I will appreciate it if anyone has thoughtful criticisms of the following. Ideologues unconcerned with actual events need not waste their (and my) time.
We have seen that Wall Street has both helped itself to enormously disproportionate incomes due to their capacity to game the system and that they have made themselves so essential to us that we are taxed to bail them out. This is hardly the first time. Under Ronald Reagan the Savings and Loan industry was bailed out for incompetently losing billions.

As then so now, the middle class and poor are paying so the ultra rich can game the system to socialize the risks they take while privatizing the gains. The Bush family is an excellent example, Neil Bush being as incompetent a businessman as his presidential brother, losing billions, and being bailed out so he can continue living in unarned luxury.
There has never been a stronger argument for a highly graduated income tax. I think a person can get by in comfort on a disposable annual income of, say, $1 million. Does anyone really need more? There should be generous allowances for charitable giving because individuals can often do better than the government – and such allowances enable them to help others they otherwise might not. But for the take-it-all-home types, nail them.
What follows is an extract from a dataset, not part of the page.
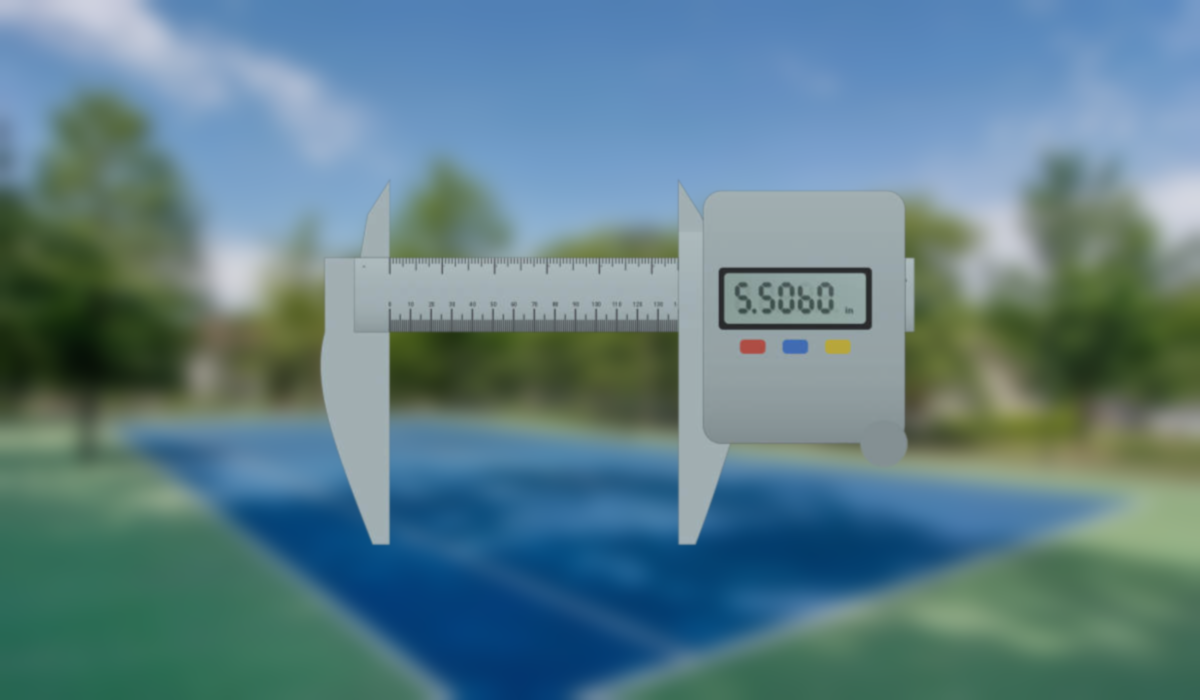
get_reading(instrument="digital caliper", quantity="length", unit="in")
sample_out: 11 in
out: 5.5060 in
Libertarians and conservatives will scream this is unfair – taking away people’s rewards for taking risks and succeeding.
In a perfect world where the rich do not consistently game the system in their favor their point could still be contested for reasons too complex for a blog discussion, but it would be stronger than it is. In the world we actually have their argument is naïve at best, willfully blind at worst.
I will focus on reasons rooted in the world we actually have
First – simple justice. The corporate and financial rich in particular have gamed the legal and economic system for a long time, using the power of government to take from others for their personal benefit. In self-defense we need to reduce their incentives to rob us. If they can keep less wealth they have fewer incentives to use the government to give them more.
Second – the bankers and their kind tell us their industries are too important to the economy to fail. They demand special privileges as a result. If they are too important, and so need the privileges, those running them should not be allowed to use their positions to enrich themselves disproportionately. The price of being protected is not being able to take advantage of your privileged position.
Alternatively, we should break up any and all such businesses because a free society cannot allow any business to become that important.
I have real sympathy for the most creative entrepreneurs and creative geniuses. They should be able to make a very good living. But for them money is not the only pay off, unlike many of those in the financial industry. But even after the New Deal, when our tax system was at its most progressive, there was no shortage of wealthy people in the country. But we were not in the predicament we are in now that the so-called free market people have been in charge for several decades.
My point is NOT to equalize everyone. But it is to reduce the incentives of the most financially successful to create dynasties of privilege over everyone else by reducing both their means to game the system and their payoffs for doing so. Maybe a very steep income tax at the highest income levels is not the way to go. There might be better ways. But if we want to remain a free society we need to defend ourselves against the ruthless oligarchs who have come ever more brazenly to dominate our country.